Task brief :: Copy the records exactly. Include every line.

Saved data entries
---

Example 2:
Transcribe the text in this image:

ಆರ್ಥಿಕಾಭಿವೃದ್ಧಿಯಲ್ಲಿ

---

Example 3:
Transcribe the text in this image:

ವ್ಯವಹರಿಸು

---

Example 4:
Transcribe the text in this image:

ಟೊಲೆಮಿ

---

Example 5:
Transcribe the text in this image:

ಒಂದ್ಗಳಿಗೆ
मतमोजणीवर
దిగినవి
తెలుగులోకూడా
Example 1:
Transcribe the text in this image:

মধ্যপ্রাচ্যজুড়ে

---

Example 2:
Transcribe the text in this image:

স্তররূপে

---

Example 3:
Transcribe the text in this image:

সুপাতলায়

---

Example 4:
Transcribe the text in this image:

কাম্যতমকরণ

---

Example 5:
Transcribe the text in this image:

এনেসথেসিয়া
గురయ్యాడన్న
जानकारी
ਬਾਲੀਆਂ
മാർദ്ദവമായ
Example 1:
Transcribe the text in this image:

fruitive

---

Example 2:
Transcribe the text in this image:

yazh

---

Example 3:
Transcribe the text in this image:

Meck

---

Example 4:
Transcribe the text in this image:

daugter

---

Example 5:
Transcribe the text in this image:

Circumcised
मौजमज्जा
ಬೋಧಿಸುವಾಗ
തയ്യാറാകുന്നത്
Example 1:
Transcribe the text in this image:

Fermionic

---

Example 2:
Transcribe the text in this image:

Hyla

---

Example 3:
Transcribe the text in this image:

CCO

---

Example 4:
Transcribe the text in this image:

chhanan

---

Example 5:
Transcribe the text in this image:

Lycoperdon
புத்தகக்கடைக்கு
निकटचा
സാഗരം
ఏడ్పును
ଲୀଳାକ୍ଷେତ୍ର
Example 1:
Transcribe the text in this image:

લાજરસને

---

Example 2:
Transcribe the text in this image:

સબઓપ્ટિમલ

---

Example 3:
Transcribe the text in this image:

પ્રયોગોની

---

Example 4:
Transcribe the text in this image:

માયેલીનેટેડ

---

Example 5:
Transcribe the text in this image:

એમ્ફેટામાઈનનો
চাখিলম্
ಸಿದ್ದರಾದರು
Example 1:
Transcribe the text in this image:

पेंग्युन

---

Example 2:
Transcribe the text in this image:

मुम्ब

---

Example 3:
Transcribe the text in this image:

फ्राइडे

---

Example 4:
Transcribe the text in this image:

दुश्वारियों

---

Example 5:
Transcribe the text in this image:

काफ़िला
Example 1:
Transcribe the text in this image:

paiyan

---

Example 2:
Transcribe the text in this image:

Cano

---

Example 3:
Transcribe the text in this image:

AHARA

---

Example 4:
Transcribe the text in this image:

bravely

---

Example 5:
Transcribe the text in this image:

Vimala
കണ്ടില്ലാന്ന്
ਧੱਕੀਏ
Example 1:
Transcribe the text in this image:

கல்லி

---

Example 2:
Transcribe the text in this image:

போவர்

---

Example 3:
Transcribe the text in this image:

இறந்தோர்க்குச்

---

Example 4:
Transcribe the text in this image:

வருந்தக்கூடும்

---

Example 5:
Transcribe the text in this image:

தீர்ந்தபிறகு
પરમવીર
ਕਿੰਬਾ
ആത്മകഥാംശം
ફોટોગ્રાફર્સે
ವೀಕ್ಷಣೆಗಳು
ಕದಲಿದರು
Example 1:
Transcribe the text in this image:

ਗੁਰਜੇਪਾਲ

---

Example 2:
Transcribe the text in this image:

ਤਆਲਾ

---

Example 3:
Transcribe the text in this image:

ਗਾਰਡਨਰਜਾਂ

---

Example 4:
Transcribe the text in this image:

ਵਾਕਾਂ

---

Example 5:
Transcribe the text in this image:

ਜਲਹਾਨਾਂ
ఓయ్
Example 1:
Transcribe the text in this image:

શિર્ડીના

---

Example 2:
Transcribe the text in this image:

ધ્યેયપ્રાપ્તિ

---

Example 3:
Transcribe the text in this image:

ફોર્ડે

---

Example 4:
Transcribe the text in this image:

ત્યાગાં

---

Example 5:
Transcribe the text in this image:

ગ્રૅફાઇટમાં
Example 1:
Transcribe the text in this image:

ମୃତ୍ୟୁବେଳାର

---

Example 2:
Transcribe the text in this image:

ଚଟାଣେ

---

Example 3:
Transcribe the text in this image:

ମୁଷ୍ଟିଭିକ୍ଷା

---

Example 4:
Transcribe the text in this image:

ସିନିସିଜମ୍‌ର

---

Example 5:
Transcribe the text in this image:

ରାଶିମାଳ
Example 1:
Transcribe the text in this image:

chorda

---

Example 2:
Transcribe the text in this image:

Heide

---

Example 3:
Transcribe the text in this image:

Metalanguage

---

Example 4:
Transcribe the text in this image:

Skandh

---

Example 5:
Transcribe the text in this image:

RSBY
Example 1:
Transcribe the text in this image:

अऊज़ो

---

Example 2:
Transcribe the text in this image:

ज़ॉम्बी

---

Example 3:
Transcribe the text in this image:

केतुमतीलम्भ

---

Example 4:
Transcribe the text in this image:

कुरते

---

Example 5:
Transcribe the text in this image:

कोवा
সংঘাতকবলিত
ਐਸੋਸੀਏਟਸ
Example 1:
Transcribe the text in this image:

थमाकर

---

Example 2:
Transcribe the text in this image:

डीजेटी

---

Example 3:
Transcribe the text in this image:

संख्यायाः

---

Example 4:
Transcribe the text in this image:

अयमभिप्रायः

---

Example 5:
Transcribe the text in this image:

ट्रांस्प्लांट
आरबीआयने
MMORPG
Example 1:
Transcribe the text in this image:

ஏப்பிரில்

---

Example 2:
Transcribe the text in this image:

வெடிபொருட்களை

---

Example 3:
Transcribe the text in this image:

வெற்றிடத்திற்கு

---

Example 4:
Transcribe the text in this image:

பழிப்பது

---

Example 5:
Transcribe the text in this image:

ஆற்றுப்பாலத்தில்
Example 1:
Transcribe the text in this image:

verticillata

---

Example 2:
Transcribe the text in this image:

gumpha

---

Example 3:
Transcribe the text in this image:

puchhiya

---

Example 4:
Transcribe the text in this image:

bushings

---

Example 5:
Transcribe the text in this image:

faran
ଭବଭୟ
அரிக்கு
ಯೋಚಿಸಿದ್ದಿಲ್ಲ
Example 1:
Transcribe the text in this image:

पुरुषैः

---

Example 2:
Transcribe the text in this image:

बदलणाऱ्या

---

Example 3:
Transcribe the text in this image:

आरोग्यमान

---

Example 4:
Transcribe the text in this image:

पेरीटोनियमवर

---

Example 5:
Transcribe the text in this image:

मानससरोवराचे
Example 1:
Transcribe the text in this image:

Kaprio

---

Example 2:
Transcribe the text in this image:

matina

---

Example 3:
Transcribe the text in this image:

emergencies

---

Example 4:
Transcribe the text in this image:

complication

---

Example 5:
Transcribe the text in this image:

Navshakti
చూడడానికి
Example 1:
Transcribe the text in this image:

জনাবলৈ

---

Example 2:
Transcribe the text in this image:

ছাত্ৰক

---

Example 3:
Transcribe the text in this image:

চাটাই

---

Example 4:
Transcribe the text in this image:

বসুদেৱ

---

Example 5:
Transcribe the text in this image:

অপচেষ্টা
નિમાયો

Task result ::
---

Example 2:
Transcribe the text in this image:

ಆರ್ಥಿಕಾಭಿವೃದ್ಧಿಯಲ್ಲಿ

---

Example 3:
Transcribe the text in this image:

ವ್ಯವಹರಿಸು

---

Example 4:
Transcribe the text in this image:

ಟೊಲೆಮಿ

---

Example 5:
Transcribe the text in this image:

ಒಂದ್ಗಳಿಗೆ
मतमोजणीवर
దిగినవి
తెలుగులోకూడా
Example 1:
Transcribe the text in this image:

মধ্যপ্রাচ্যজুড়ে

---

Example 2:
Transcribe the text in this image:

স্তররূপে

---

Example 3:
Transcribe the text in this image:

সুপাতলায়

---

Example 4:
Transcribe the text in this image:

কাম্যতমকরণ

---

Example 5:
Transcribe the text in this image:

এনেসথেসিয়া
గురయ్యాడన్న
जानकारी
ਬਾਲੀਆਂ
മാർദ്ദവമായ
Example 1:
Transcribe the text in this image:

fruitive

---

Example 2:
Transcribe the text in this image:

yazh

---

Example 3:
Transcribe the text in this image:

Meck

---

Example 4:
Transcribe the text in this image:

daugter

---

Example 5:
Transcribe the text in this image:

Circumcised
मौजमज्जा
ಬೋಧಿಸುವಾಗ
തയ്യാറാകുന്നത്
Example 1:
Transcribe the text in this image:

Fermionic

---

Example 2:
Transcribe the text in this image:

Hyla

---

Example 3:
Transcribe the text in this image:

CCO

---

Example 4:
Transcribe the text in this image:

chhanan

---

Example 5:
Transcribe the text in this image:

Lycoperdon
புத்தகக்கடைக்கு
निकटचा
സാഗരം
ఏడ్పును
ଲୀଳାକ୍ଷେତ୍ର
Example 1:
Transcribe the text in this image:

લાજરસને

---

Example 2:
Transcribe the text in this image:

સબઓપ્ટિમલ

---

Example 3:
Transcribe the text in this image:

પ્રયોગોની

---

Example 4:
Transcribe the text in this image:

માયેલીનેટેડ

---

Example 5:
Transcribe the text in this image:

એમ્ફેટામાઈનનો
চাখিলম্
ಸಿದ್ದರಾದರು
Example 1:
Transcribe the text in this image:

पेंग्युन

---

Example 2:
Transcribe the text in this image:

मुम्ब

---

Example 3:
Transcribe the text in this image:

फ्राइडे

---

Example 4:
Transcribe the text in this image:

दुश्वारियों

---

Example 5:
Transcribe the text in this image:

काफ़िला
Example 1:
Transcribe the text in this image:

paiyan

---

Example 2:
Transcribe the text in this image:

Cano

---

Example 3:
Transcribe the text in this image:

AHARA

---

Example 4:
Transcribe the text in this image:

bravely

---

Example 5:
Transcribe the text in this image:

Vimala
കണ്ടില്ലാന്ന്
ਧੱਕੀਏ
Example 1:
Transcribe the text in this image:

கல்லி

---

Example 2:
Transcribe the text in this image:

போவர்

---

Example 3:
Transcribe the text in this image:

இறந்தோர்க்குச்

---

Example 4:
Transcribe the text in this image:

வருந்தக்கூடும்

---

Example 5:
Transcribe the text in this image:

தீர்ந்தபிறகு
પરમવીર
ਕਿੰਬਾ
ആത്മകഥാംശം
ફોટોગ્રાફર્સે
ವೀಕ್ಷಣೆಗಳು
ಕದಲಿದರು
Example 1:
Transcribe the text in this image:

ਗੁਰਜੇਪਾਲ

---

Example 2:
Transcribe the text in this image:

ਤਆਲਾ

---

Example 3:
Transcribe the text in this image:

ਗਾਰਡਨਰਜਾਂ

---

Example 4:
Transcribe the text in this image:

ਵਾਕਾਂ

---

Example 5:
Transcribe the text in this image:

ਜਲਹਾਨਾਂ
ఓయ్
Example 1:
Transcribe the text in this image:

શિર્ડીના

---

Example 2:
Transcribe the text in this image:

ધ્યેયપ્રાપ્તિ

---

Example 3:
Transcribe the text in this image:

ફોર્ડે

---

Example 4:
Transcribe the text in this image:

ત્યાગાં

---

Example 5:
Transcribe the text in this image:

ગ્રૅફાઇટમાં
Example 1:
Transcribe the text in this image:

ମୃତ୍ୟୁବେଳାର

---

Example 2:
Transcribe the text in this image:

ଚଟାଣେ

---

Example 3:
Transcribe the text in this image:

ମୁଷ୍ଟିଭିକ୍ଷା

---

Example 4:
Transcribe the text in this image:

ସିନିସିଜମ୍‌ର

---

Example 5:
Transcribe the text in this image:

ରାଶିମାଳ
Example 1:
Transcribe the text in this image:

chorda

---

Example 2:
Transcribe the text in this image:

Heide

---

Example 3:
Transcribe the text in this image:

Metalanguage

---

Example 4:
Transcribe the text in this image:

Skandh

---

Example 5:
Transcribe the text in this image:

RSBY
Example 1:
Transcribe the text in this image:

अऊज़ो

---

Example 2:
Transcribe the text in this image:

ज़ॉम्बी

---

Example 3:
Transcribe the text in this image:

केतुमतीलम्भ

---

Example 4:
Transcribe the text in this image:

कुरते

---

Example 5:
Transcribe the text in this image:

कोवा
সংঘাতকবলিত
ਐਸੋਸੀਏਟਸ
Example 1:
Transcribe the text in this image:

थमाकर

---

Example 2:
Transcribe the text in this image:

डीजेटी

---

Example 3:
Transcribe the text in this image:

संख्यायाः

---

Example 4:
Transcribe the text in this image:

अयमभिप्रायः

---

Example 5:
Transcribe the text in this image:

ट्रांस्प्लांट
आरबीआयने
MMORPG
Example 1:
Transcribe the text in this image:

ஏப்பிரில்

---

Example 2:
Transcribe the text in this image:

வெடிபொருட்களை

---

Example 3:
Transcribe the text in this image:

வெற்றிடத்திற்கு

---

Example 4:
Transcribe the text in this image:

பழிப்பது

---

Example 5:
Transcribe the text in this image:

ஆற்றுப்பாலத்தில்
Example 1:
Transcribe the text in this image:

verticillata

---

Example 2:
Transcribe the text in this image:

gumpha

---

Example 3:
Transcribe the text in this image:

puchhiya

---

Example 4:
Transcribe the text in this image:

bushings

---

Example 5:
Transcribe the text in this image:

faran
ଭବଭୟ
அரிக்கு
ಯೋಚಿಸಿದ್ದಿಲ್ಲ
Example 1:
Transcribe the text in this image:

पुरुषैः

---

Example 2:
Transcribe the text in this image:

बदलणाऱ्या

---

Example 3:
Transcribe the text in this image:

आरोग्यमान

---

Example 4:
Transcribe the text in this image:

पेरीटोनियमवर

---

Example 5:
Transcribe the text in this image:

मानससरोवराचे
Example 1:
Transcribe the text in this image:

Kaprio

---

Example 2:
Transcribe the text in this image:

matina

---

Example 3:
Transcribe the text in this image:

emergencies

---

Example 4:
Transcribe the text in this image:

complication

---

Example 5:
Transcribe the text in this image:

Navshakti
చూడడానికి
Example 1:
Transcribe the text in this image:

জনাবলৈ

---

Example 2:
Transcribe the text in this image:

ছাত্ৰক

---

Example 3:
Transcribe the text in this image:

চাটাই

---

Example 4:
Transcribe the text in this image:

বসুদেৱ

---

Example 5:
Transcribe the text in this image:

অপচেষ্টা
નિમાયો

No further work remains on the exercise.